Dalam kesempatan ini, Kapolsek Cilawu juga menyampaikan imbauan penting kepada seluruh masyarakat, terutama yang tinggal di daerah yang memiliki potensi rawan bencana, seperti daerah perbukitan atau lereng. Beliau menekankan pentingnya meningkatkan kewaspadaan, mengingat kondisi cuaca yang saat ini cenderung ekstrem dan berpotensi tinggi menyebabkan terjadinya bencana alam seperti tanah longsor. Masyarakat diimbau untuk selalu memantau perkembangan cuaca dan siap siaga terhadap kemungkinan datangnya bencana.
Penyebab Longsor dan Karakteristik Wilayah Rawan Bencana
Peristiwa longsor di Kecamatan Cilawu ini kembali menyoroti kerentanan wilayah Garut terhadap bencana alam. Kabupaten Garut, dengan topografinya yang didominasi oleh perbukitan dan pegunungan, secara inheren memiliki risiko tinggi terhadap tanah longsor, terutama ketika curah hujan meningkat drastis.
Faktor-faktor yang berkontribusi terhadap terjadinya longsor di wilayah seperti ini meliputi:
- Kemiringan Lereng: Lereng yang curam memiliki potensi lebih besar untuk mengalami ketidakstabilan tanah. Gravitasi berperan besar dalam menarik massa tanah ke bawah, dan kemiringan yang ekstrem mempercepat proses ini.
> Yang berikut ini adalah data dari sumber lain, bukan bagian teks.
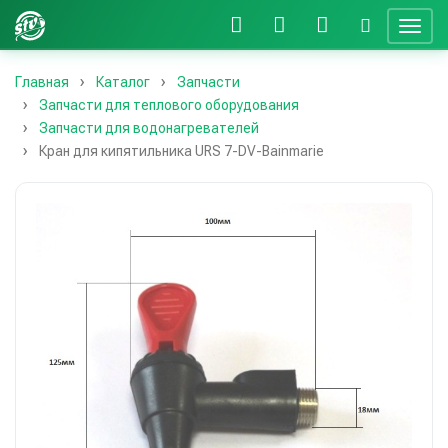
Главная
Каталог
Запчасти
Запчасти для теплового оборудования
Запчасти для водонагревателей
Кран для кипятильника URS 7-DV-Bainmarie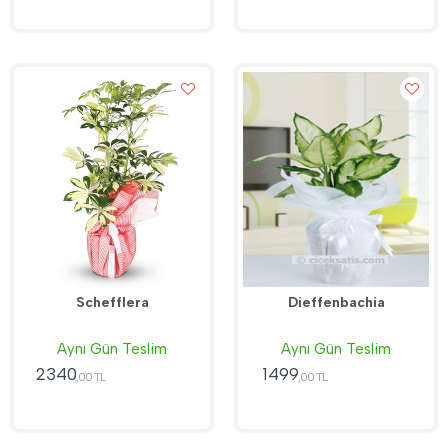
Schefflera
Dieffenbachia
Aynı Gün Teslim
Aynı Gün Teslim
2340
1499
,00 TL
,00 TL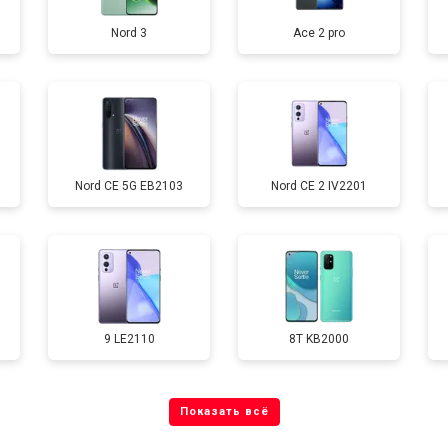
Nord 3
Ace 2 pro
от 40 мин
о
от 70 мин
о
Nord CE 5G EB2103
Nord CE 2 IV2201
от 60 мин
о
от 60 мин
о
9 LE2110
8T KB2000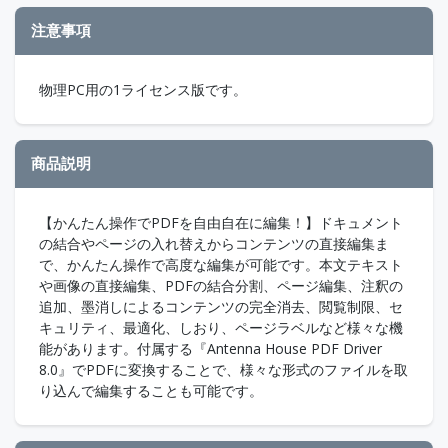
注意事項
物理PC用の1ライセンス版です。
商品説明
【かんたん操作でPDFを自由自在に編集！】ドキュメント
の結合やページの入れ替えからコンテンツの直接編集ま
で、かんたん操作で高度な編集が可能です。本文テキスト
や画像の直接編集、PDFの結合分割、ページ編集、注釈の
追加、墨消しによるコンテンツの完全消去、閲覧制限、セ
キュリティ、最適化、しおり、ページラベルなど様々な機
能があります。付属する『Antenna House PDF Driver
8.0』でPDFに変換することで、様々な形式のファイルを取
り込んで編集することも可能です。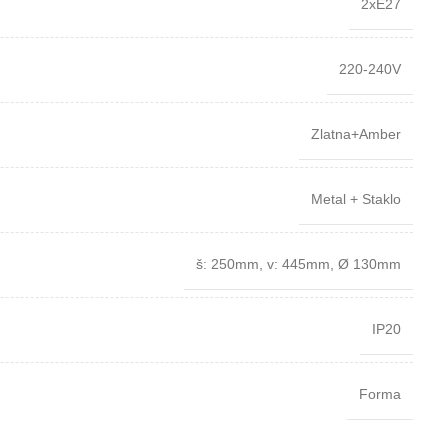
2xE27
220-240V
Zlatna+Amber
Metal + Staklo
š: 250mm
,
v: 445mm
,
Ø 130mm
IP20
Forma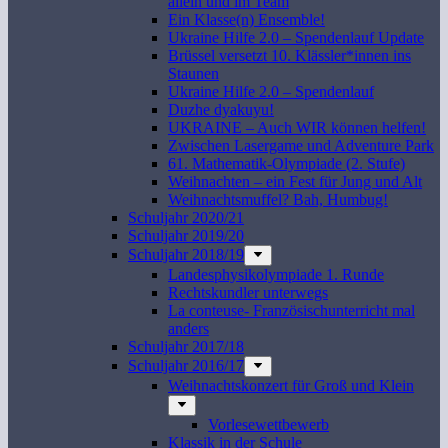
allein und im Team
Ein Klasse(n) Ensemble!
Ukraine Hilfe 2.0 – Spendenlauf Update
Brüssel versetzt 10. Klässler*innen ins
Staunen
Ukraine Hilfe 2.0 – Spendenlauf
Duzhe dyakuyu!
UKRAINE – Auch WIR können helfen!
Zwischen Lasergame und Adventure Park
61. Mathematik-Olympiade (2. Stufe)
Weihnachten – ein Fest für Jung und Alt
Weihnachtsmuffel? Bah, Humbug!
Schuljahr 2020/21
Schuljahr 2019/20
Schuljahr 2018/19
Landesphysikolympiade 1. Runde
Rechtskundler unterwegs
La conteuse- Französischunterricht mal
anders
Schuljahr 2017/18
Schuljahr 2016/17
Weihnachtskonzert für Groß und Klein
Vorlesewettbewerb
Klassik in der Schule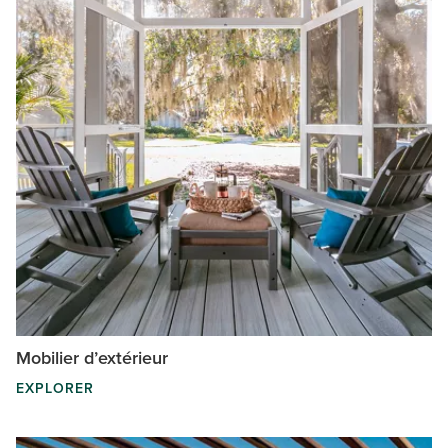
Mobilier d’extérieur
EXPLORER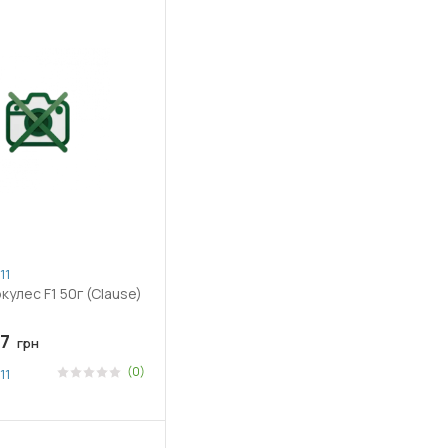
11
Перец Геркулес F1 50г (Clause)
7
грн
(0)
11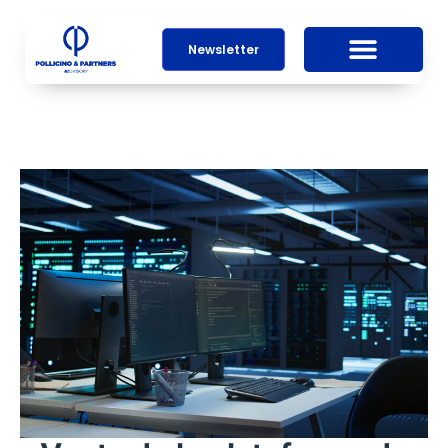
Newsletter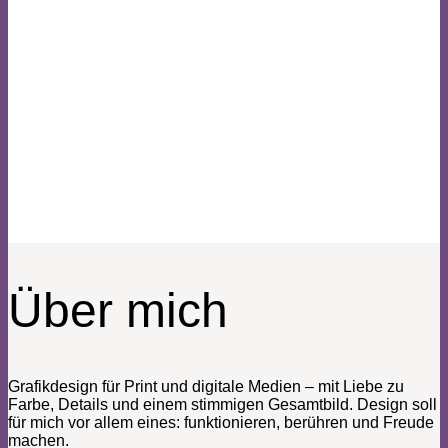
Über mich
Grafikdesign für Print und digitale Medien – mit Liebe zu
Farbe, Details und einem stimmigen Gesamtbild. Design soll
für mich vor allem eines: funktionieren, berühren und Freude
machen.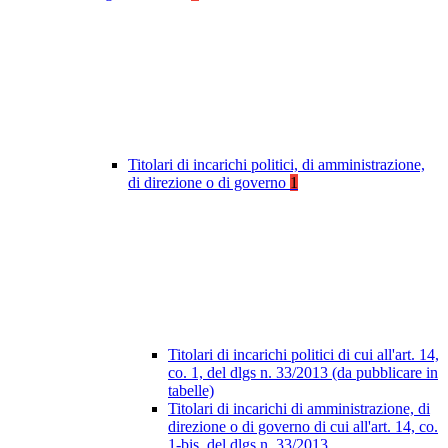
Titolari di incarichi politici, di amministrazione,
di direzione o di governo
1
Titolari di incarichi politici di cui all'art. 14,
co. 1, del dlgs n. 33/2013 (da pubblicare in
tabelle)
Titolari di incarichi di amministrazione, di
direzione o di governo di cui all'art. 14, co.
1-bis, del dlgs n. 33/2013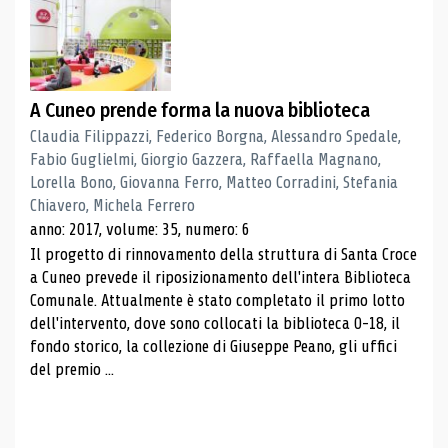
A Cuneo prende forma la nuova biblioteca
Claudia Filippazzi, Federico Borgna, Alessandro Spedale,
Fabio Guglielmi, Giorgio Gazzera, Raffaella Magnano,
Lorella Bono, Giovanna Ferro, Matteo Corradini, Stefania
Chiavero, Michela Ferrero
anno: 2017, volume: 35, numero: 6
Il progetto di rinnovamento della struttura di Santa Croce
a Cuneo prevede il riposizionamento dell'intera Biblioteca
Comunale. Attualmente è stato completato il primo lotto
dell'intervento, dove sono collocati la biblioteca 0-18, il
fondo storico, la collezione di Giuseppe Peano, gli uffici
del premio ...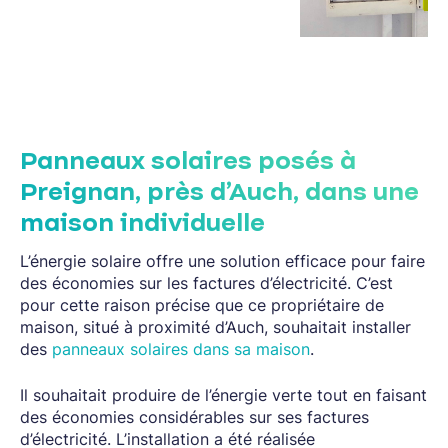
Panneaux solaires posés à
Preignan, près d’Auch, dans une
maison individuelle
L’énergie solaire offre une solution efficace pour faire
des économies sur les factures d’électricité. C’est
pour cette raison précise que ce propriétaire de
maison, situé à proximité d’Auch, souhaitait installer
des
panneaux solaires dans sa maison
.
Il souhaitait produire de l’énergie verte tout en faisant
des économies considérables sur ses factures
d’électricité. L’installation a été réalisée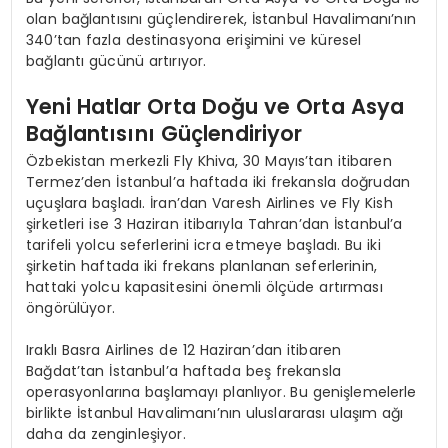
olan bağlantısını güçlendirerek, İstanbul Havalimanı’nın
340’tan fazla destinasyona erişimini ve küresel
bağlantı gücünü artırıyor.
Yeni Hatlar Orta Doğu ve Orta Asya
Bağlantısını Güçlendiriyor
Özbekistan merkezli Fly Khiva, 30 Mayıs’tan itibaren
Termez’den İstanbul’a haftada iki frekansla doğrudan
uçuşlara başladı. İran’dan Varesh Airlines ve Fly Kish
şirketleri ise 3 Haziran itibarıyla Tahran’dan İstanbul’a
tarifeli yolcu seferlerini icra etmeye başladı. Bu iki
şirketin haftada iki frekans planlanan seferlerinin,
hattaki yolcu kapasitesini önemli ölçüde artırması
öngörülüyor.
Iraklı Basra Airlines de 12 Haziran’dan itibaren
Bağdat’tan İstanbul’a haftada beş frekansla
operasyonlarına başlamayı planlıyor. Bu genişlemelerle
birlikte İstanbul Havalimanı’nın uluslararası ulaşım ağı
daha da zenginleşiyor.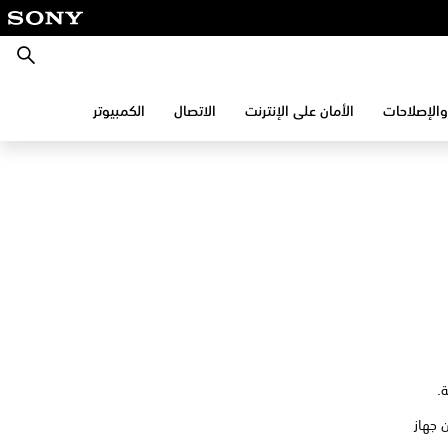
بحث
والإصلاحات
الأمان على الإنترنت
الاتصال
الكمبيوتر
يك على مقربة من جهاز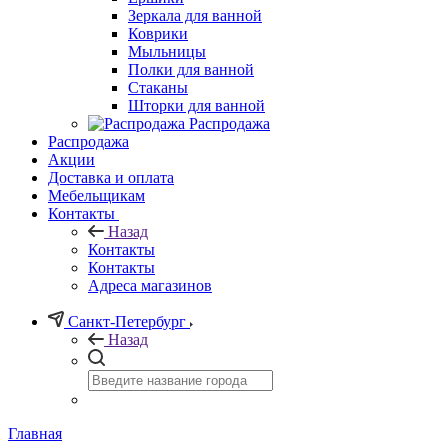
Зеркала для ванной
Коврики
Мыльницы
Полки для ванной
Стаканы
Шторки для ванной
Распродажа
Распродажа
Акции
Доставка и оплата
Мебельщикам
Контакты
Назад
Контакты
Контакты
Адреса магазинов
Санкт-Петербург
Назад
Главная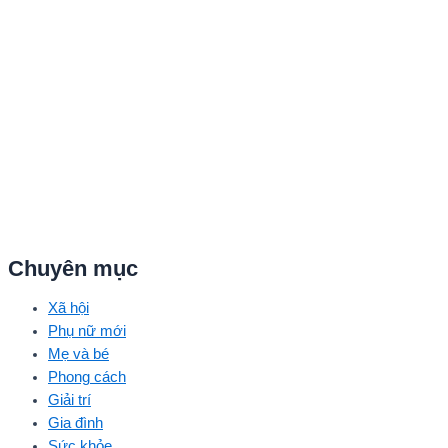
Tuấn – Linh Phi, diễn viên Thuận Nguyễn, các “Anh Trai Say Hi”
Quang Trung – Phạm Đình Thái Ngân, người mẫu Phạm Kiên…
Chuyên mục
Xã hội
Phụ nữ mới
Mẹ và bé
Phong cách
Giải trí
Gia đình
Sức khỏe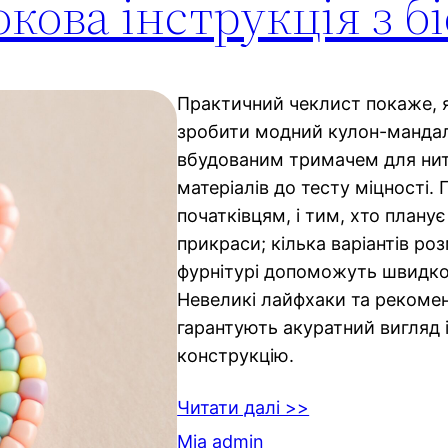
кова інструкція з б
Практичний чеклист покаже, 
зробити модний кулон-мандалу
вбудованим тримачем для нитк
матеріалів до тесту міцності. П
початківцям, і тим, хто плану
прикраси; кілька варіантів роз
фурнітурі допоможуть швидко
Невеликі лайфхаки та рекомен
гарантують акуратний вигляд і
конструкцію.
Читати далі >>
Mia admin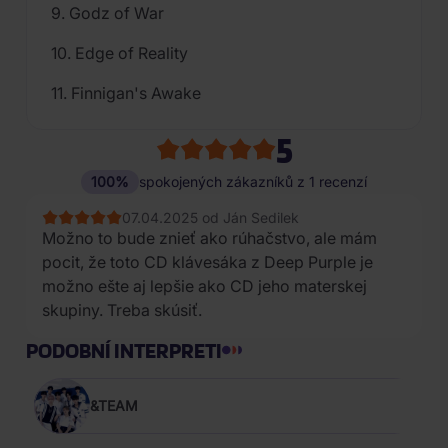
9. Godz of War
10. Edge of Reality
11. Finnigan's Awake
5
100%
spokojených zákazníků z 1 recenzí
07.04.2025 od Ján Sedilek
Možno to bude znieť ako rúhačstvo, ale mám
pocit, že toto CD klávesáka z Deep Purple je
možno ešte aj lepšie ako CD jeho materskej
skupiny. Treba skúsiť.
PODOBNÍ INTERPRETI
&TEAM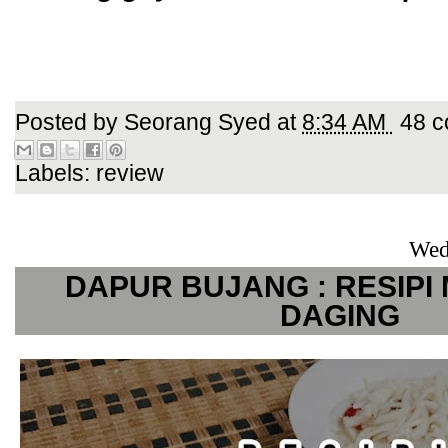
Posted by
Seorang Syed
at
8:34 AM
48 c
Labels:
review
Wed
DAPUR BUJANG : RESIP
DAGING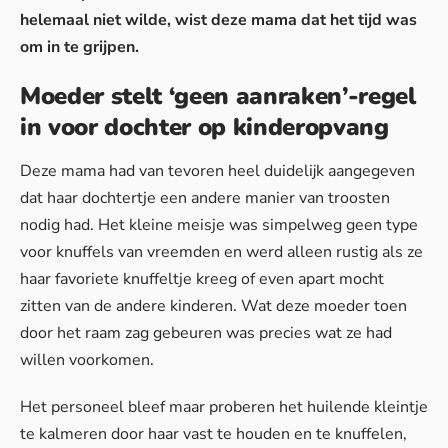
helemaal niet wilde, wist deze mama dat het tijd was
om in te grijpen.
Moeder stelt ‘geen aanraken’-regel
in voor dochter op kinderopvang
Deze mama had van tevoren heel duidelijk aangegeven
dat haar dochtertje een andere manier van troosten
nodig had. Het kleine meisje was simpelweg geen type
voor knuffels van vreemden en werd alleen rustig als ze
haar favoriete knuffeltje kreeg of even apart mocht
zitten van de andere kinderen. Wat deze moeder toen
door het raam zag gebeuren was precies wat ze had
willen voorkomen.
Het personeel bleef maar proberen het huilende kleintje
te kalmeren door haar vast te houden en te knuffelen,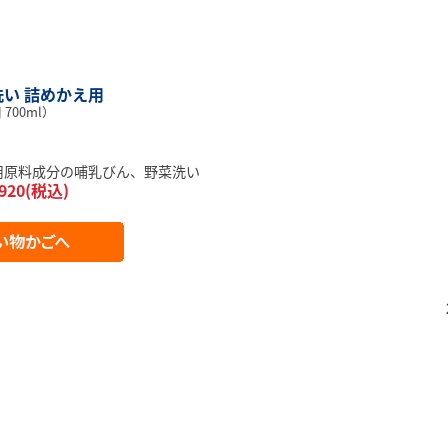
い 詰めかえ用
700ml）
品用原料成分の哺乳びん、野菜洗い
920(税込)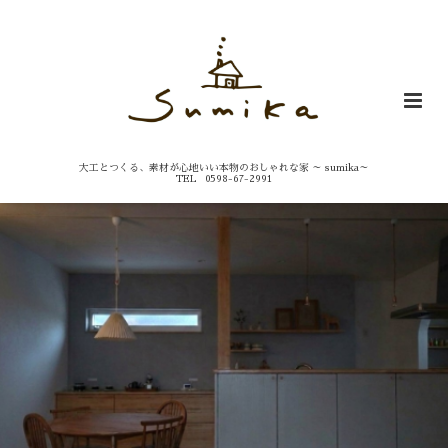
大工とつくる、素材が心地いい本物のおしゃれな家 ～ sumika～
TEL 0598-67-2991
- Jenis Tanah: Struktur dan komposisi tanah sangat memengaruhi kekuatannya. Tanah yang memiliki kandungan pasir tinggi atau tanah lempung yang jenuh air cenderung lebih mudah tergerus dan kehilangan daya dukungnya.
- Curah Hujan Tinggi: Hujan yang turun dalam intensitas tinggi dan durasi panjang dapat meningkatkan kadar air dalam tanah secara signifikan. Air yang meresap ke dalam tanah akan menambah beban, mengurangi gesekan antar partikel tanah, dan memicu pergerakan massa tanah.
- Vegetasi yang Kurang: Pohon dan tumbuhan memiliki akar yang berfungsi mengikat tanah. Minimnya tutupan vegetasi, terutama di lereng-lereng yang gundul akibat penebangan atau alih fungsi lahan, membuat tanah lebih rentan terhadap erosi dan longsor.
- Getaran: Aktivitas seismik atau getaran dari aktivitas manusia seperti peledakan atau lalu lintas kendaraan berat di dekat lereng juga dapat memicu longsor.
- Perubahan Tata Guna Lahan: Pembangunan permukiman, pertanian, atau infrastruktur di area lereng tanpa kajian teknis yang memadai dapat mengubah keseimbangan alamiah tanah dan meningkatkan risiko bencana.
Oleh karena itu, kesadaran akan karakteristik wilayah dan tindakan mitigasi bencana menjadi sangat krusial bagi masyarakat yang tinggal di daerah rawan longsor.